Woman's business mission: provide a good night's sleep

Lytle-Hess guides some 225 employees at 5 company hotels

November 02, 2003|By Amanda Angel | Amanda Angel,SUN STAFF

Pamela M. Lytle-Hess sat behind a large wooden desk on the second floor of the Sleep Inn in Edgewood with a director's chair facing her. She used to have a plush armchair for visitors to her office, but her employees disliked having to look up at their boss.

"Now they look down at me," said Lytle-Hess, who at 42 is the president of the Hess Hotels Group and the Maryland Hotels Association.

Lytle-Hess intimately understands the concerns of the approximately 225 employees who work in the five Hess hotels.

She began her career as a 17-year-old maid in the Edgewood Best Western Invitation Inn, the first Hess Hotel. At the time, it was a summer job that provided college money for the Hershey, Pa., native. It was also an opportunity for Lytle-Hess to spend time with her aunt, Barbara Stipe, who was general manager of the Best Western.

The Best Western, at exit 77B on Interstate 95, was one of a few motels between Baltimore and Philadelphia. It catered to people traveling all along the East Coast, and Lytle-Hess enjoyed speaking with customers from a variety of places.

"You would get to meet people from all over the world," she said.

She worked at the Best Western for three summers while she attended Shippensburg University in Shippensburg, Pa., where she was a marketing major.

Lytle-Hess thought she would follow a career in marketing when she graduated in 1983. But when she could't find a job in that field, she returned to Edgewood and the Best Western.

"I just came back down here and worked at the front desk," she said. She also worked as a bartender and waitress, among other tasks.

In 1984, W. Dale Hess, founder of Hess Hotels and Hess Enterprises Inc., decided to develop the land across from the Best Western into a Comfort Inn, and he asked Lytle-Hess to head the project and later manage the hotel.

Learning experience

"I learned more than I thought possible. You can't buy that type of education," Lytle-Hess said of the process of building and opening a hotel.

During construction of the Comfort Inn, Lytle-Hess met Buzzy Hess, the son of W. Dale Hess and the construction manager for the hotel, with whom she argued frequently, not knowing that she would marry him two years later.

"We did not see eye-to-eye on anything. He was a builder, and I was a hotelier," she said.

Before the opening of the Comfort Inn, Lytle-Hess studied the Best Western and asked Stipe many questions, but nothing could prepare her for the opening night when all the toilets in the 104 rooms at the new hotel became clogged. She calls the it "the roughest day of my life."

Three more hotels, the Sleep Inns in Edgewood and Emmitsburg and a Comfort Inn in Perryville, have opened since the Edgewood Comfort Inn's first-night fiasco, and Lytle-Hess has overseen all of them. She became president of the company in 1992 when Stipe retired.

"With each new hotel, I fix the previous mistakes," she said as a self-affirmed "control freak."

Lytle-Hess has taken an increased role within the Maryland hotelier community since she became president of Hess-Hotels.

She said that she often attended hotel conventions to learn from her peers. Now in her second year as chairwoman of the Maryland Hotel and Lodging Association, she is the veteran whose opinion is asked.

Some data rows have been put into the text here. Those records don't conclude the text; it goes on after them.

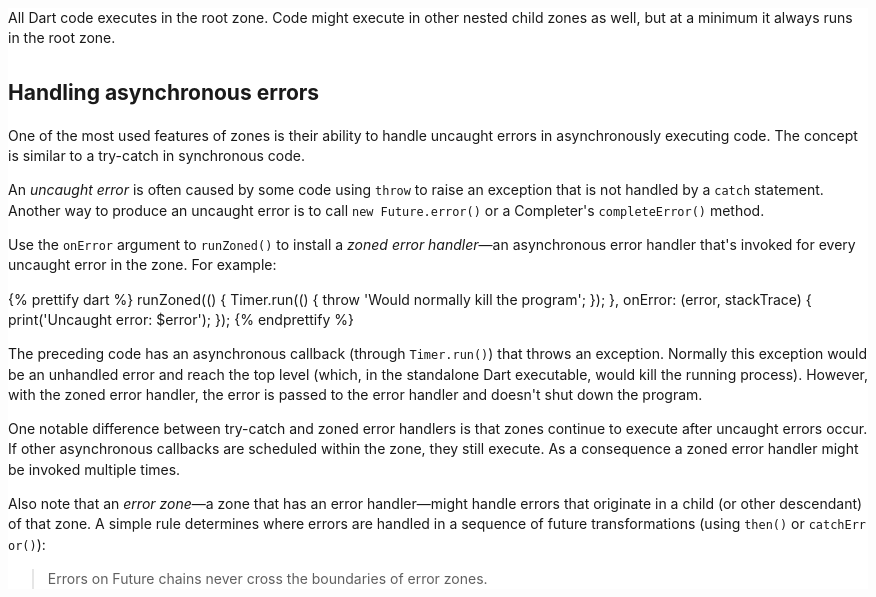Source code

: All Dart code executes in the root zone.
Code might execute in other nested child zones as well,
but at a minimum it always runs in the root zone.


## Handling asynchronous errors

One of the most used features of zones is
their ability to handle uncaught errors
in asynchronously executing code.
The concept is similar to a try-catch in synchronous code.

An _uncaught error_ is often caused by some code using `throw`
to raise an exception that is not handled by a `catch` statement.
Another way to produce an uncaught error is
to call `new Future.error()` or
a Completer's `completeError()` method.

Use the `onError` argument to `runZoned()` to
install a _zoned error handler_—an asynchronous error handler
that's invoked for every uncaught error in the zone.
For example:


{% prettify dart %}
runZoned(() {
  Timer.run(() { throw 'Would normally kill the program'; });
}, onError: (error, stackTrace) {
  print('Uncaught error: $error');
});
{% endprettify %}

The preceding code has an asynchronous callback
(through `Timer.run()`) that throws an exception.
Normally this exception would be an unhandled error and reach the top level
(which, in the standalone Dart executable, would kill the running process).
However, with the zoned error handler,
the error is passed to the error handler and doesn't shut down the program.

One notable difference between try-catch and zoned error handlers is
that zones continue to execute after uncaught errors occur.
If other asynchronous callbacks are scheduled within the zone,
they still execute.
As a consequence a zoned error handler might
be invoked multiple times.

Also note that an _error zone_—a zone that has an error handler—might
handle errors that originate in a child (or other descendant)
of that zone.
A simple rule determines where
errors are handled in a sequence of future transformations
(using `then()` or `catchError()`):

> Errors on Future chains never cross the boundaries of error zones.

She spent six years as the treasurer of the association and has sat on the Harford County Tourism Council.

Professional praise

Mary Jo McCulloch, president of the Maryland Hotel and Lodging Association, has known Lytle-Hess for more than six years.

"She has been just wonderful to work with," McCullough said of Lytle-Hess. "She has a strong background in the lodging industry. People she works around believe her and trust her."

Lytle-Hess has been active in legislative issues surrounding the hospitality industry, especially concerning the hotel tax, but McCulloch praises her empathy above all else.

"Pam is somewhat of an anomaly in that most of her experience is learned on the job," McCulloch said. "She's compassionate; she's willing to listen to employees. She's done everything that she asks them to do."